What bureaucratic challenges, if any, are there in working with an international organization like the U.N.? Would companies or business schools see a big barrier to entry?

Escudero: What we are putting forward is not a model of excellence. We are talking about an engagement model—the conviction to start a transformation. The process of becoming a responsible business school takes time. So it's a model with no entry barriers. It only takes the conviction and the commitment of the dean and the board to participate.

Cabrera: You do not have to pass an expensive test. You have to make a public commitment. Many business schools will not take that step until they're ready to. But that's the role that the U.N. will take. Schools might react against it initially, but when more schools, organizations, and businesses sign up, we hope this basically becomes mainstream.

A lot of people say you can't teach ethics. How would you respond?

Cabrera: Until now, we have avoided the whole topic of business ethics. People say, you cannot teach ethics, they are adults…. Well, the Aspen Institute ran a study measuring the values and beliefs of business students before they started their MBA and after they finished. Their beliefs changed dramatically.

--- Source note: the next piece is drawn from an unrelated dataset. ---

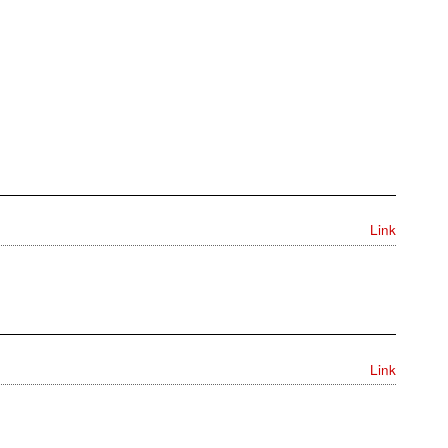
Link
Link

Give me an example of how a company needs ethically trained business students.

Cabrera: I had a lunch yesterday in Chicago with a CEO of a major corporation that produces agricultural products throughout Latin America. They had an issue of child labor in Latin America. They knew that their farmers were using children in the production and they did not want to deal with this liability. Their solution was to quit.

They turned to the business schools and said, "We've given them the tools as managers to do complex international finance deals, marketing strategy. But we have not given them the skills to figure out how to deal with a child labor problem."

Escudero: Even in finance, responsible behavior is not valued. They do not take into consideration the conditions under which their business is generating. That's why this is not about an ethics course or corporate social responsibility. It's a whole curriculum change in operations, strategy, and marketing and so on. And that is only going to happen gradually.

Will it require many resources for these schools to invest in ethics?

Cabrera: It's not a question of putting more money into a school. It's a question of allocating your current resources. Imagine that new cases can lean toward a more responsible way of conducting business. It will take time. Also, even today a faculty member says to the dean, "I want support to run a project in international marketing in China," and the dean says, "Fabulous, we want to be in China." Everybody wants to be in China. But now say: "I'm going to do research about violation of human rights by manufacturing companies in Southeast Asia." Now, we're not sure about the value of that….

With these principles, if a professor applies for tenure, they would have to show how much research they've done. Are you going to value this type of research as much as you value traditional research? Are you going to require that they incorporate these things in their courses? So it's a change in attitude and mind-set.

Are you looking to instill this at the undergraduate level as well? Far more college students take business courses at that level.

Escudero: We are talking any academic institution involved in the education of future mangers or current business leaders. We're talking undergraduate, postgraduate, executive education, schools involved with public management, public administration, national relations, law schools that are training corporate lawyers. Of course the core is the business schools.

What is the consensus on opening business programs to international scrutiny?

Cabrera: It's a pretty significant change for a school. In fact, some institutions won't even sign it.

Escudero: That's why we're discussing the levels of participation. You don't need to have the whole school or university participate. Even a department could be a participant. And we'll work from there.